The update for Davidon-Fletcher-Powell (DFP) is given as the following:
$$ B_{k+1} = (I - \rho_ky_ks_k^{\top})B_k(I - \rho_ks_ky_k^{\top})+\rho_ky_ky_k^{\top} $$
where $y_k,s_k \in \mathbb{R}^n$ such that $\rho_k=y_k^{\top}s_k>0$ and $B_ks_k=y_k$.
Show that when $B_k$ is positive definite so is $B_{k+1}$.

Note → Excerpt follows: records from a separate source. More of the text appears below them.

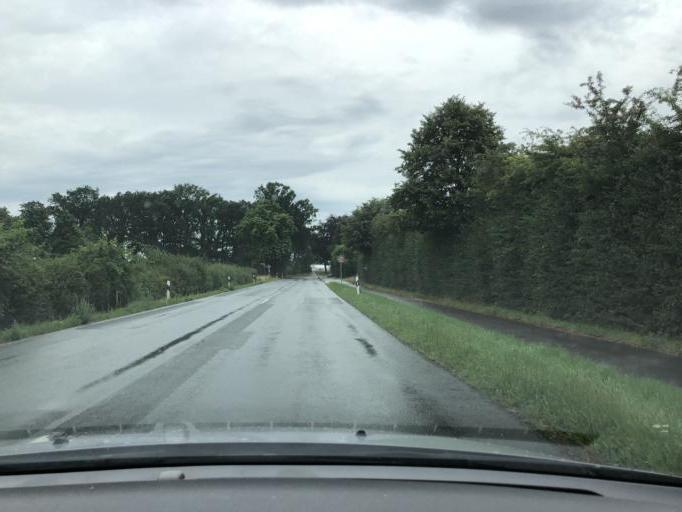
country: DE
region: North Rhine-Westphalia
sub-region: Regierungsbezirk Dusseldorf
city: Schermbeck
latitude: 51.7039
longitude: 6.8757
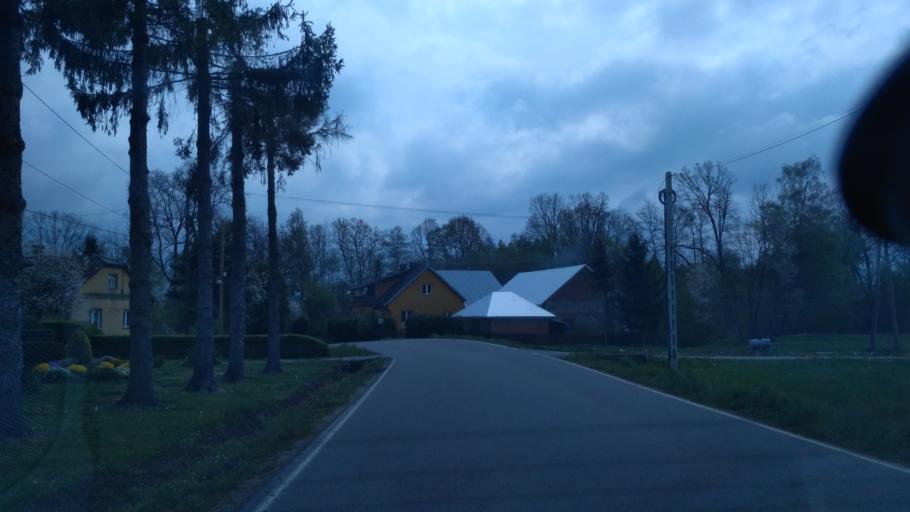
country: PL
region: Subcarpathian Voivodeship
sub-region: Powiat brzozowski
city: Haczow
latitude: 49.6486
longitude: 21.9148
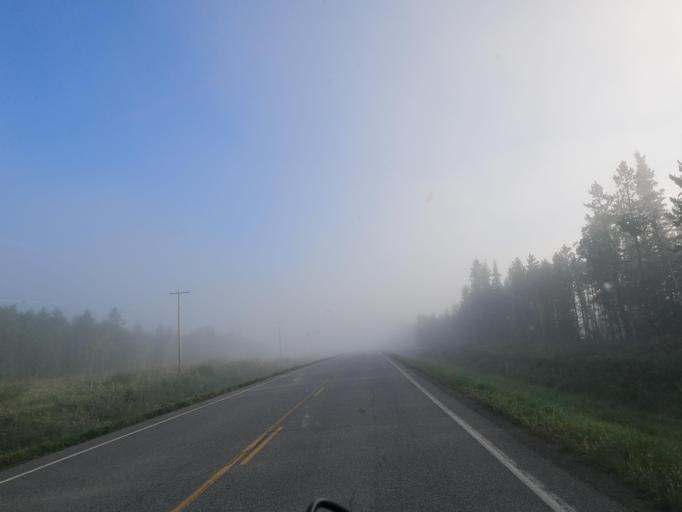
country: CA
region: Yukon
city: Whitehorse
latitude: 60.8852
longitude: -135.1854
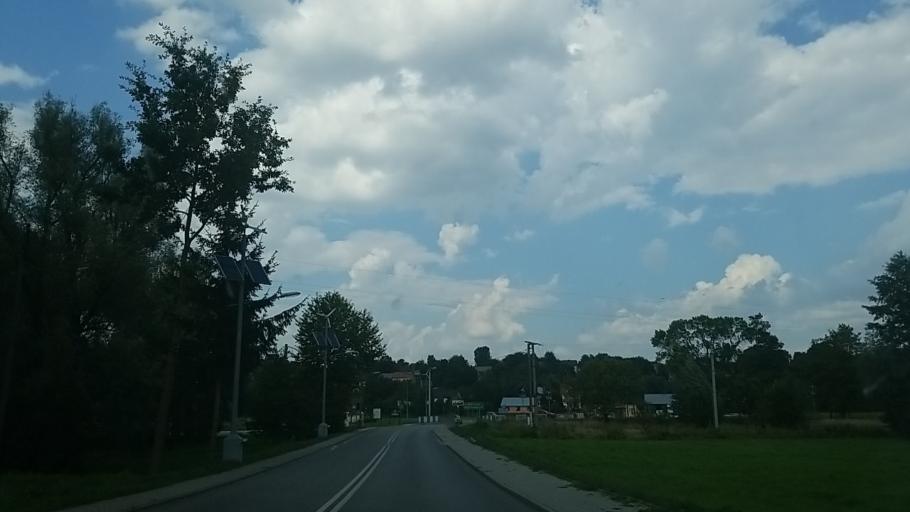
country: PL
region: Lublin Voivodeship
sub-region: Powiat bilgorajski
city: Goraj
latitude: 50.7227
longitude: 22.6689
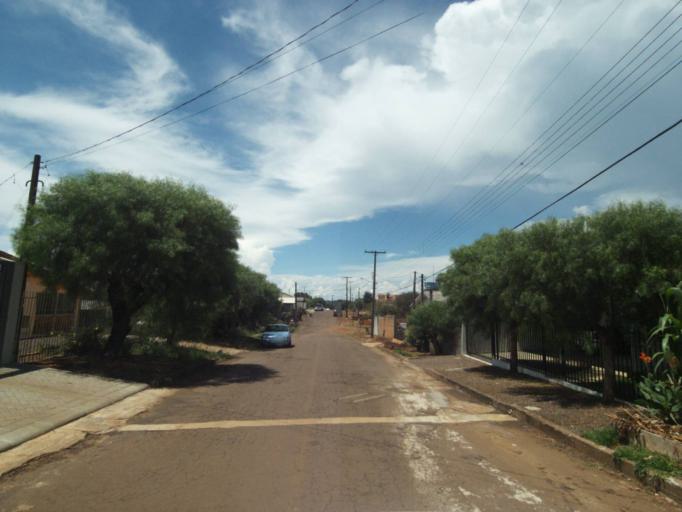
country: BR
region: Parana
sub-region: Guaraniacu
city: Guaraniacu
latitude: -25.0952
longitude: -52.8765
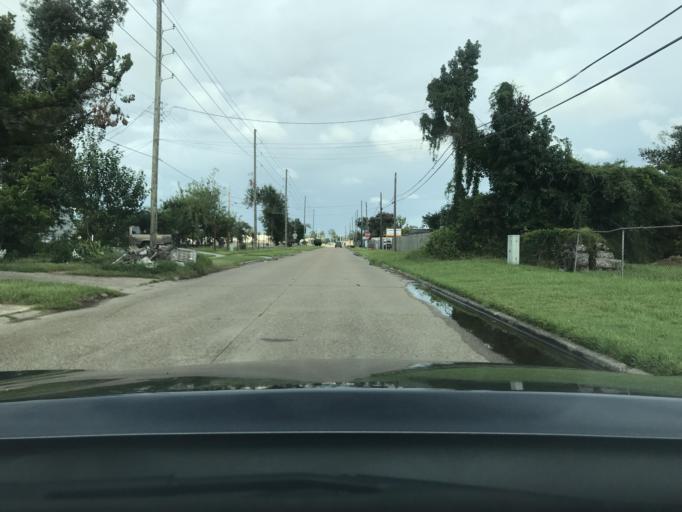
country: US
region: Louisiana
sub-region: Calcasieu Parish
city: Westlake
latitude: 30.2477
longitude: -93.2633
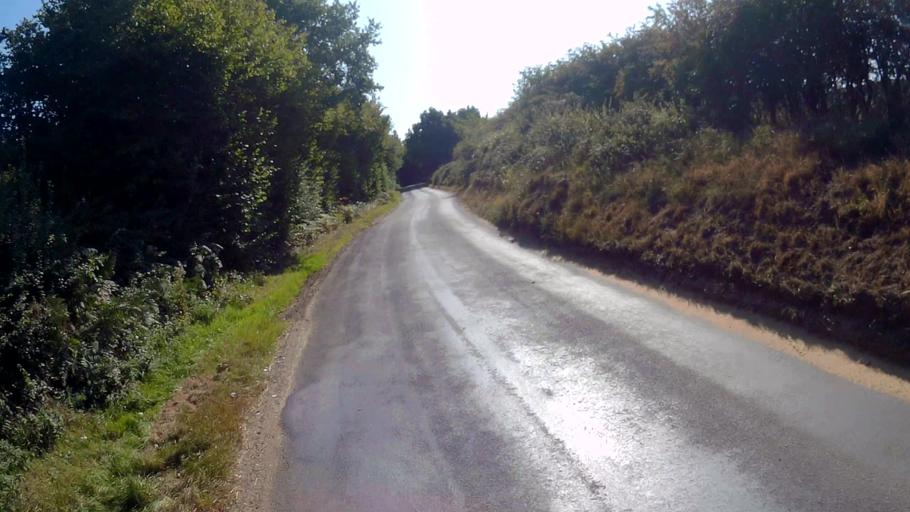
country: GB
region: England
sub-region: Surrey
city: Churt
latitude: 51.1603
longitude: -0.8078
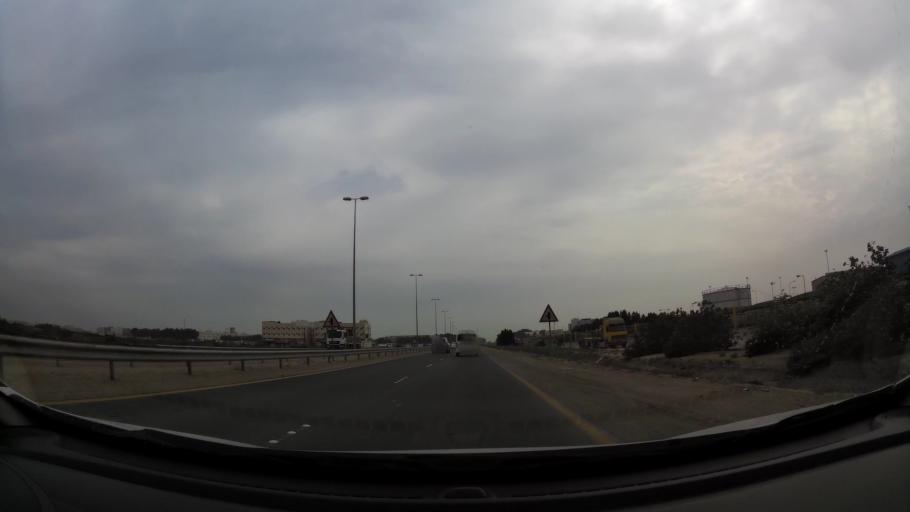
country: BH
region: Northern
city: Sitrah
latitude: 26.0883
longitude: 50.6105
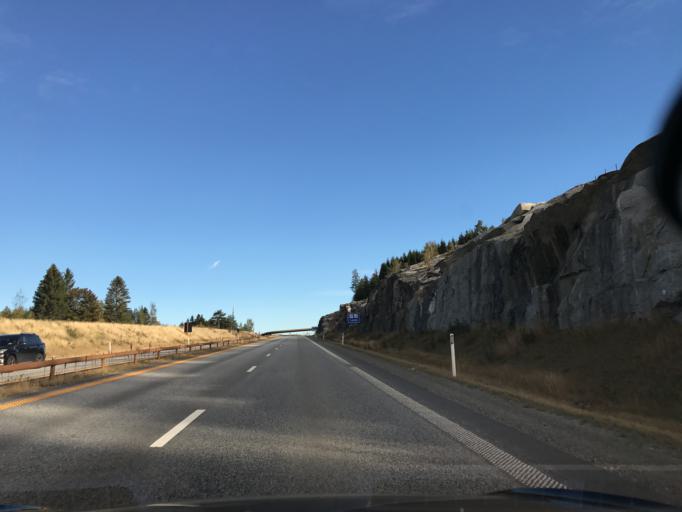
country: NO
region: Hedmark
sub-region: Stange
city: Stange
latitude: 60.5564
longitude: 11.2518
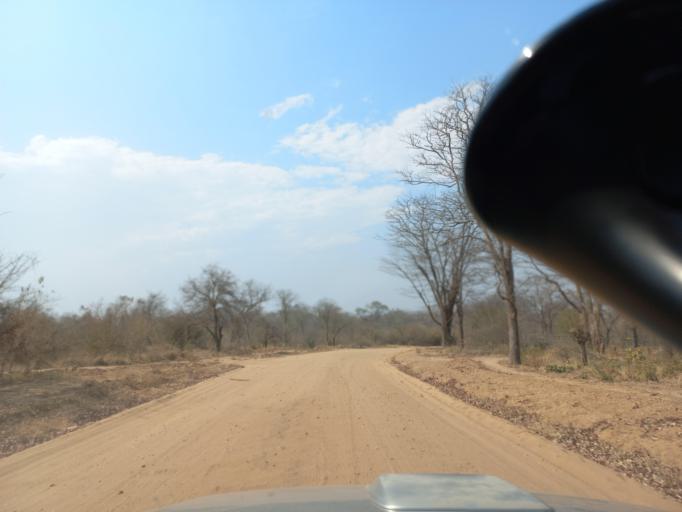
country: ZW
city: Chirundu
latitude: -15.9317
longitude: 28.9156
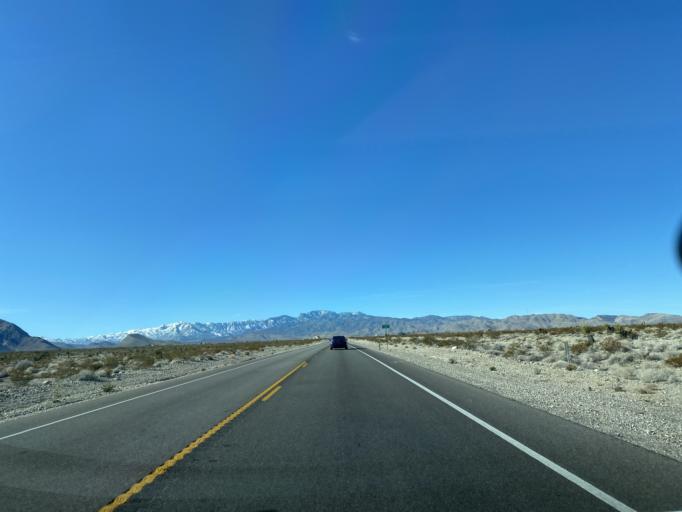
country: US
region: Nevada
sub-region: Clark County
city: Summerlin South
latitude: 36.3256
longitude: -115.3315
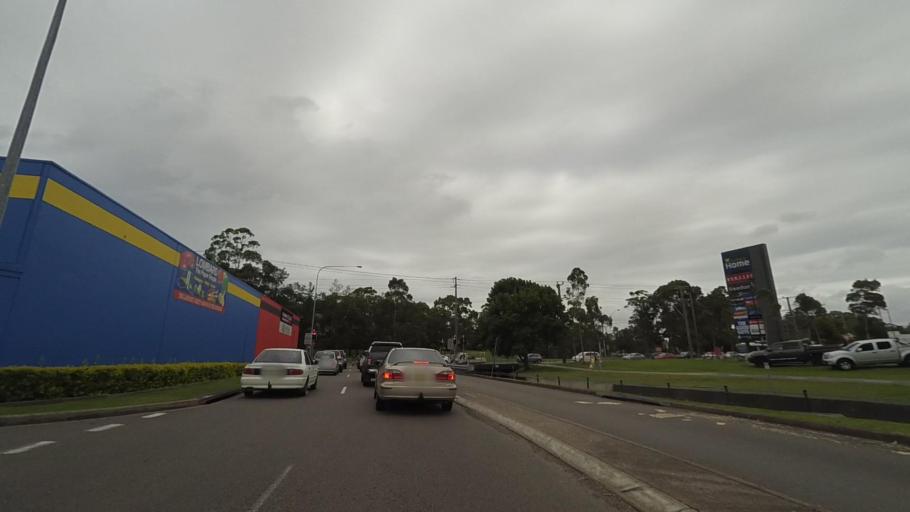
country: AU
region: New South Wales
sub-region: Lake Macquarie Shire
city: Highfields
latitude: -32.9401
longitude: 151.7075
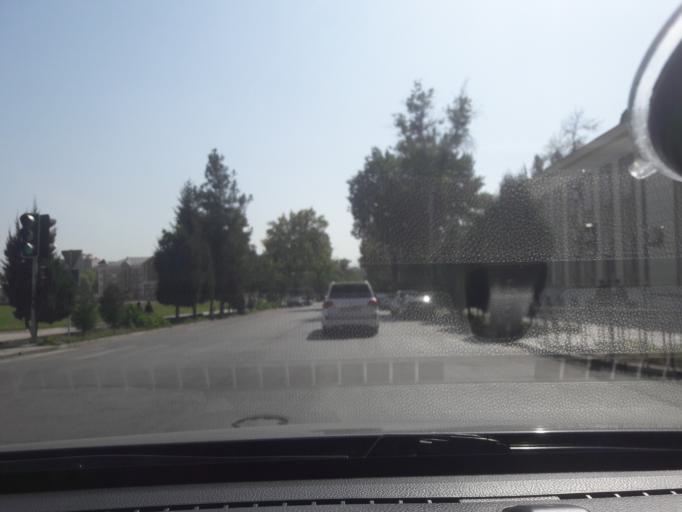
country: TJ
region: Dushanbe
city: Dushanbe
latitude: 38.5677
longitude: 68.7998
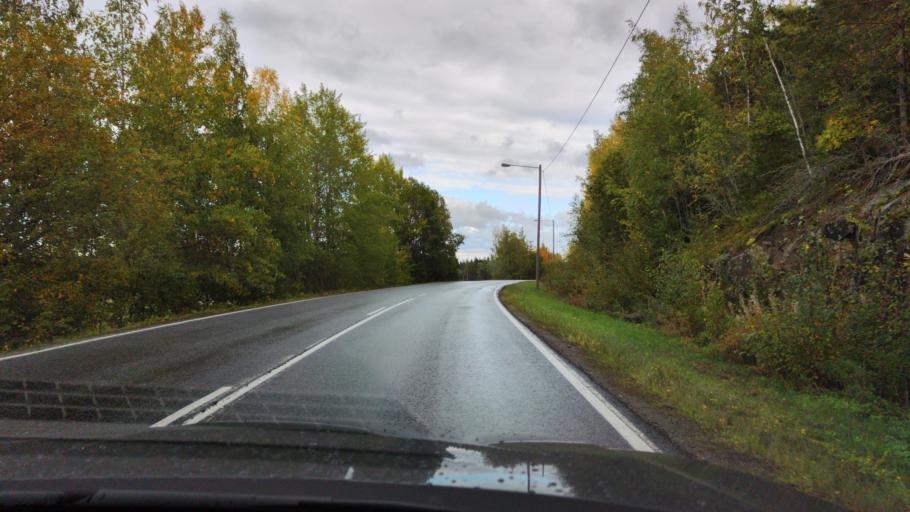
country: FI
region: Varsinais-Suomi
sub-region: Turku
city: Turku
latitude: 60.3655
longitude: 22.2034
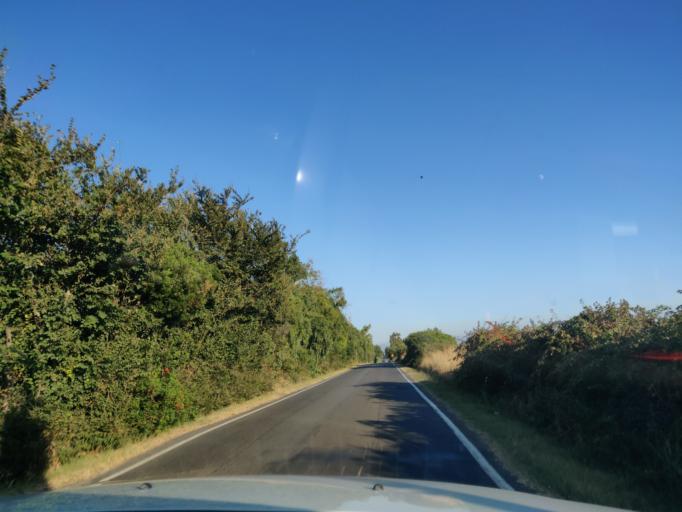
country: IT
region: Latium
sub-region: Provincia di Viterbo
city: Tarquinia
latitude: 42.2746
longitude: 11.6833
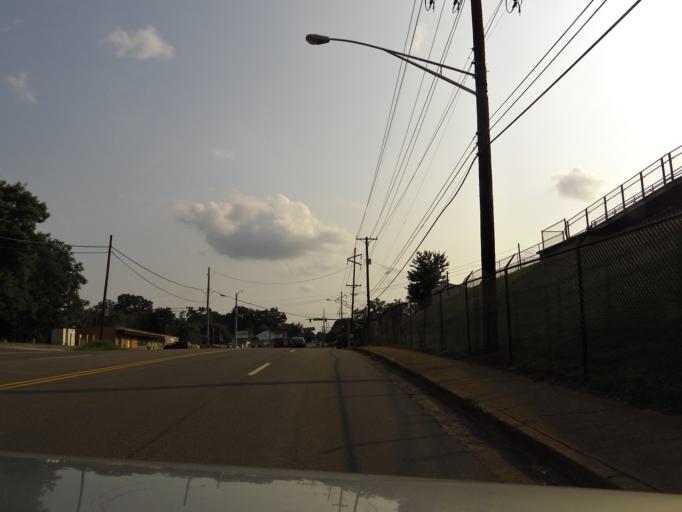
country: US
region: Tennessee
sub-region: Knox County
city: Knoxville
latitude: 35.9921
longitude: -83.9234
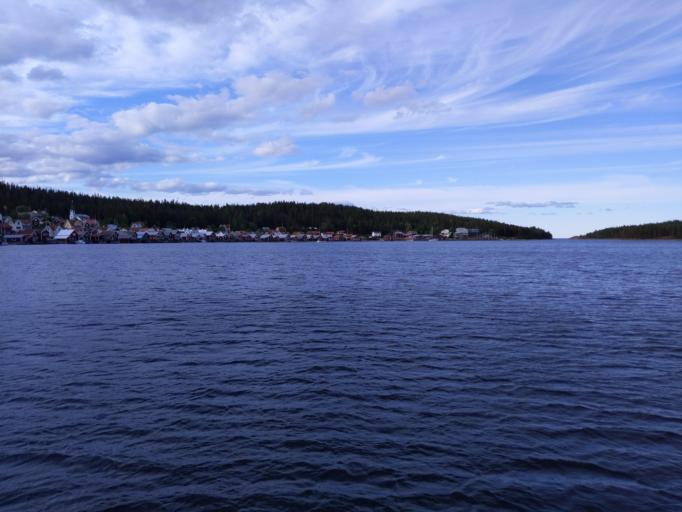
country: SE
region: Vaesternorrland
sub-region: OErnskoeldsviks Kommun
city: Kopmanholmen
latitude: 63.0178
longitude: 18.6462
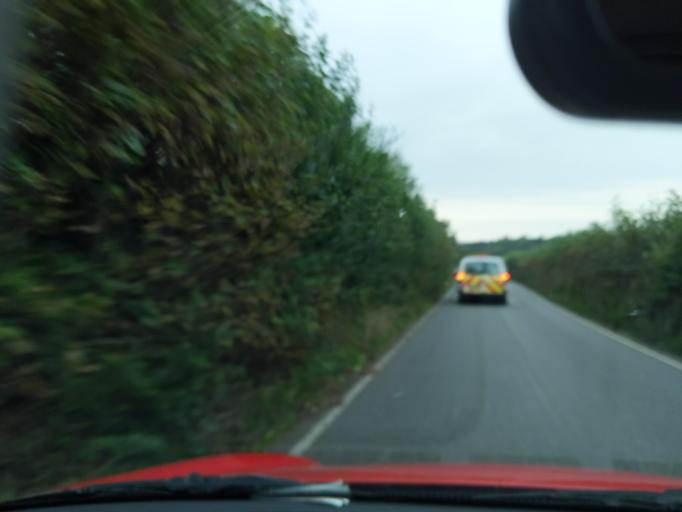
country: GB
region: England
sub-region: Devon
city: Great Torrington
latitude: 50.8692
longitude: -4.0727
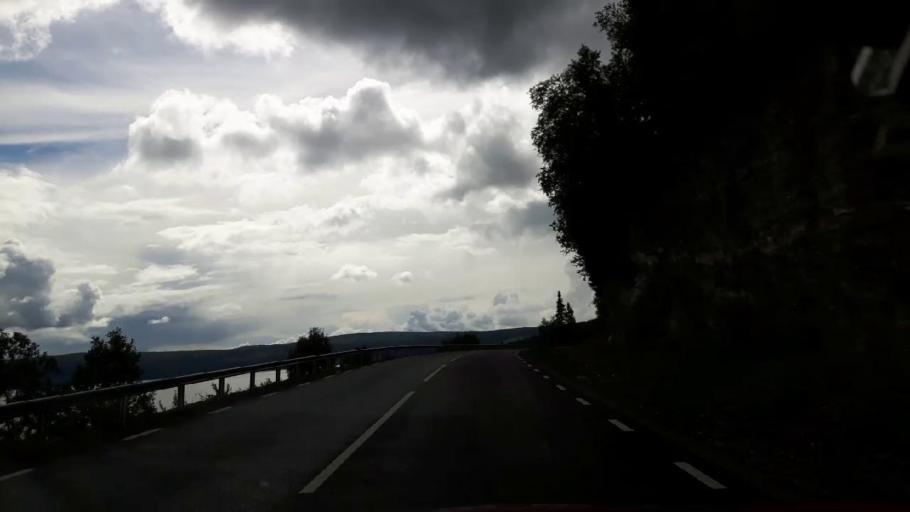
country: NO
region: Nord-Trondelag
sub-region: Royrvik
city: Royrvik
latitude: 64.8260
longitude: 14.0786
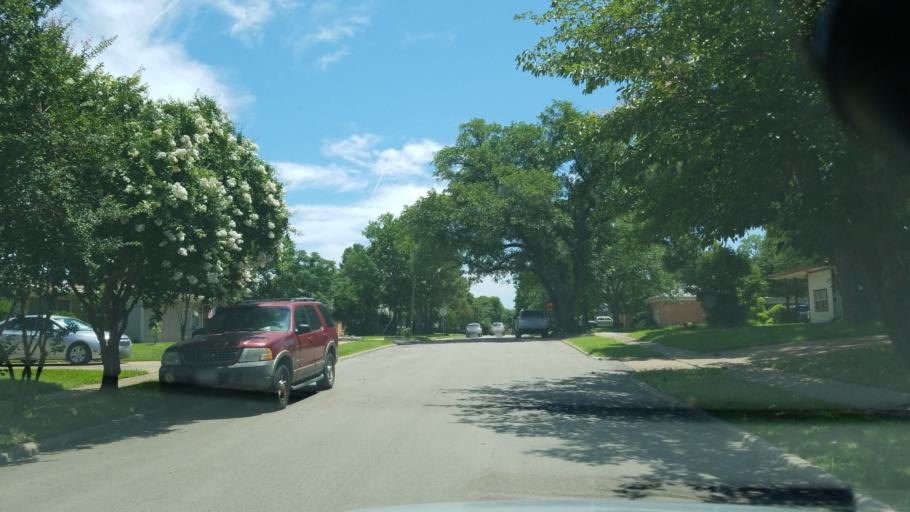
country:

Let $x \in \mathbb{R}^n$, then
$$x^{\top} B_{k+1}x = x^{\top}(I - \rho_ky_ks_k^{\top})B_k(I - \rho_ks_ky_k^{\top})x+\rho_kx^{\top}y_ky_k^{\top}x.$$
As $B_k$ is positive definite, we have
$$ x^{\top}(I - \rho_ky_ks_k^{\top})B_k(I - \rho_ks_ky_k^{\top})x \geq 0.$$
Moreover,
$$ \rho_k x^{\top}y_ky_k^{\top}x \geq 0.$$
Hence, $$x^{\top} B_{k+1}x \geq 0.$$
To show that $B_{k+1}$ is positive definite, it remains to show that the inequality is strict when $x \neq 0$, or equivalently, $x^{\top} B_{k+1}x = 0$ implies $x=0$. From above $x^{\top} B_{k+1}x = 0$ implies $$(I - \rho_ks_ky_k^{\top})x = 0,$$ and $$y_k^{\top}x =0.$$
But this implies $x=0$. Hence, $B_{k+1}$ is positive definite.